O norte-americano veio, com a sua banda, pintar com todas as delongas as paisagens sonoras do seu país natal

Lia Pereira

Lia Pereira

Jornalista

"E faz 50 anos, o álbum...", diz um espectador do concerto de Cass McCombs, já com a cabeça no senhor que se seguirá no palco NOS, Brian Wilson. "Sim, claro que é super influente... mas depois entra a questão dos gostos", responde, diplomático, o amigo de t-shirt de Unknown Pleasures e copo de cerveja reciclável. Mais atrás, uma senhora explica que o concerto de Sigur Rós não lhe "bateu" por não estar "nem bêbeda nem ganzada". A atenção da plateia encontrava-se assim, pelas 18h, algo dispersa, mas alguns fiéis acompanharam com atenção a atuação que se desenrolava em palco: McCombs, cantor, compositor e guitarrista, é um frontman muito discreto, liderando sem qualquer protagonismo uma banda com bateria, baixo e teclados. Lá atrás, (pouco) tapada pele baterista do norte-americano, está uma outra, ornamentada com o logo de Pet Sounds, o disco que Mr. Wilson virá recordar, neste mesmo palco, daqui a nada. E a atenção a fugir outra vez.

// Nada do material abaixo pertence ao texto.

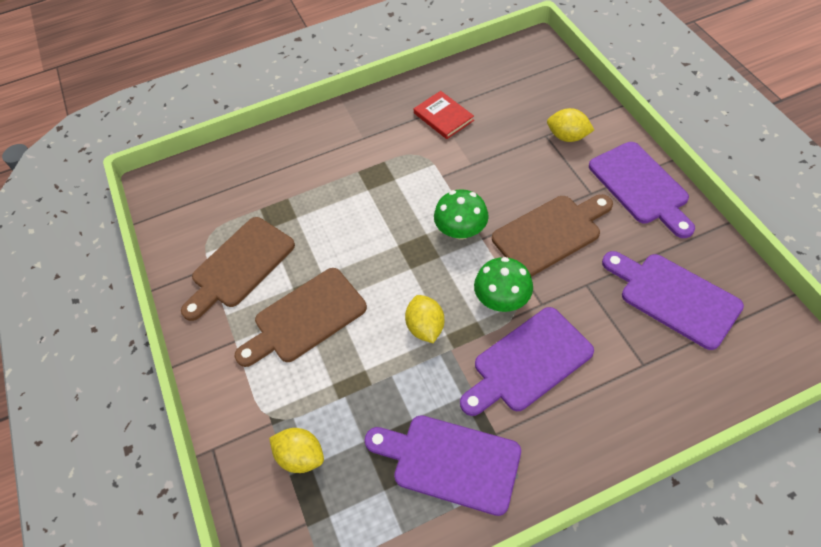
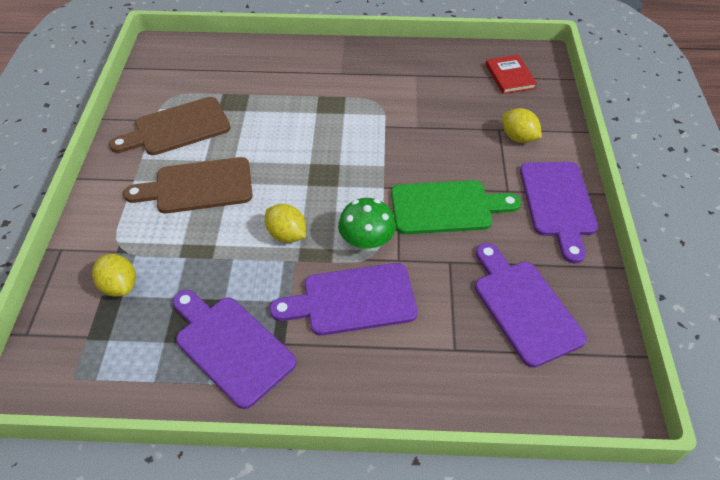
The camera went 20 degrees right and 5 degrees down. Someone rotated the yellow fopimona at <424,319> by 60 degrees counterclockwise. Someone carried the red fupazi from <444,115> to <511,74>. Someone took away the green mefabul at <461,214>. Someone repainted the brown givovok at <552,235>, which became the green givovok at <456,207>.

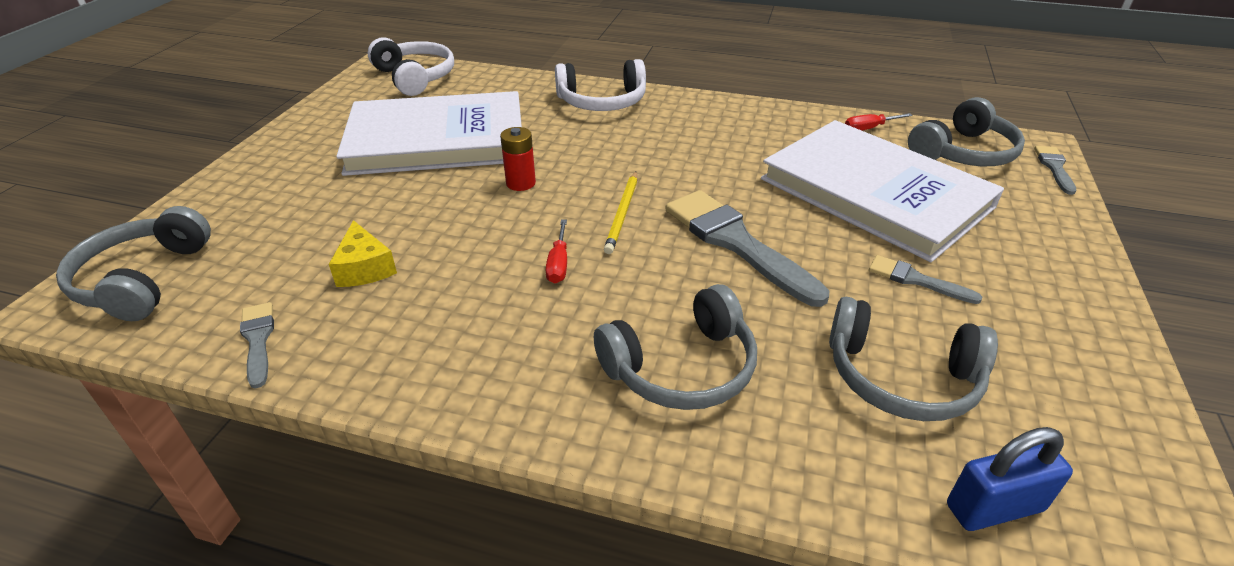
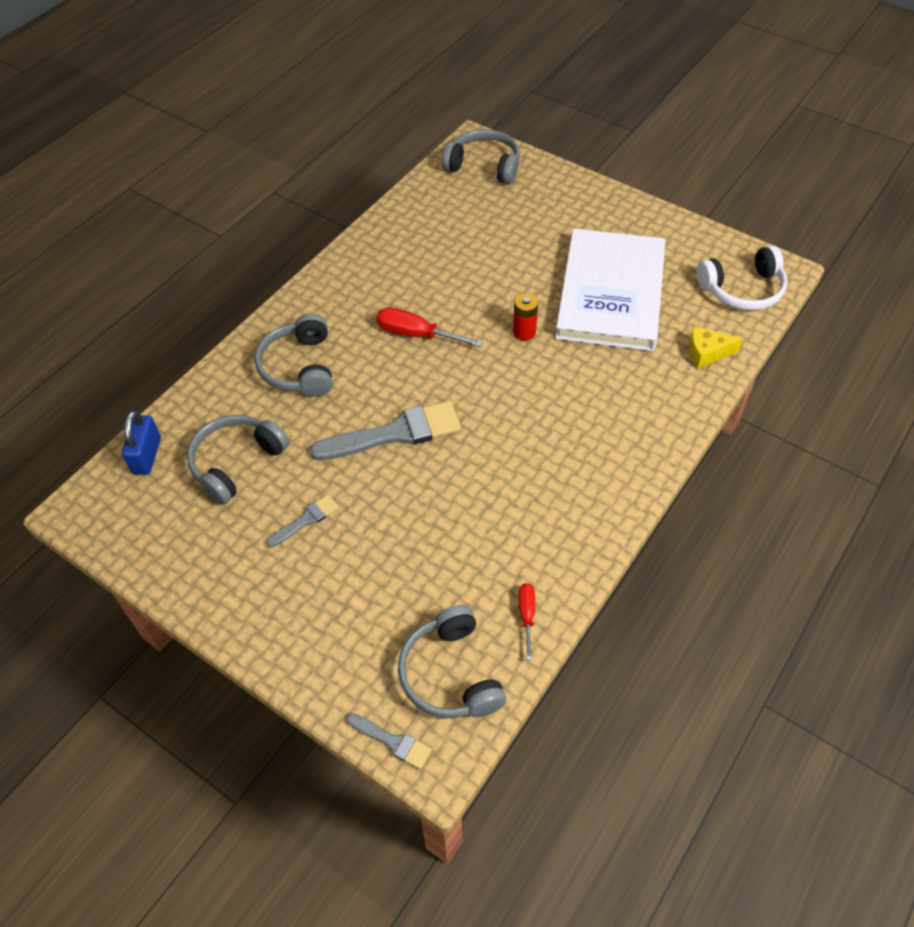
The camera went 110 degrees right and 15 degrees up. Someone took away the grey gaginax at <257,345>. Someone carried the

Em disco, Cass McCombs é tão nómada como um trajeto de vida que já o fez picar o ponto em vários estados norte-americanos. Esta tarde, no maior palco do NOS Primavera Sound, o arranque foi promissoramente rock; com os músicos bem próximos uns dos outros e dos espectadores, o que se ouviu foi um certo hiponotismo elétrico sem hora marcada para chegar à meta, o que então soou sedutor q.b. À medida que as canções se foram sucedendo, e pelo Parque da Cidade voaram "Opposite House", "Dreams Come True Girl" ou "Morning Star", a banda embarcou antes num certo modo jam, com longos solos e zero pressa. Mesmo em "County Line", belíssima ode à languidez, do álbum de 2011, Wit's End, o apelo é mais à preguiça do que à participação. A canção espraia-se pela planície de gente sentada, e até deitada, onde pululam as t-shirts de Beach Boys e Pet Sounds, e deixa um sabor delicado, mas algo esbatido, na memória da plateia, quando McCombs e amigos se despedem com votos de "peace".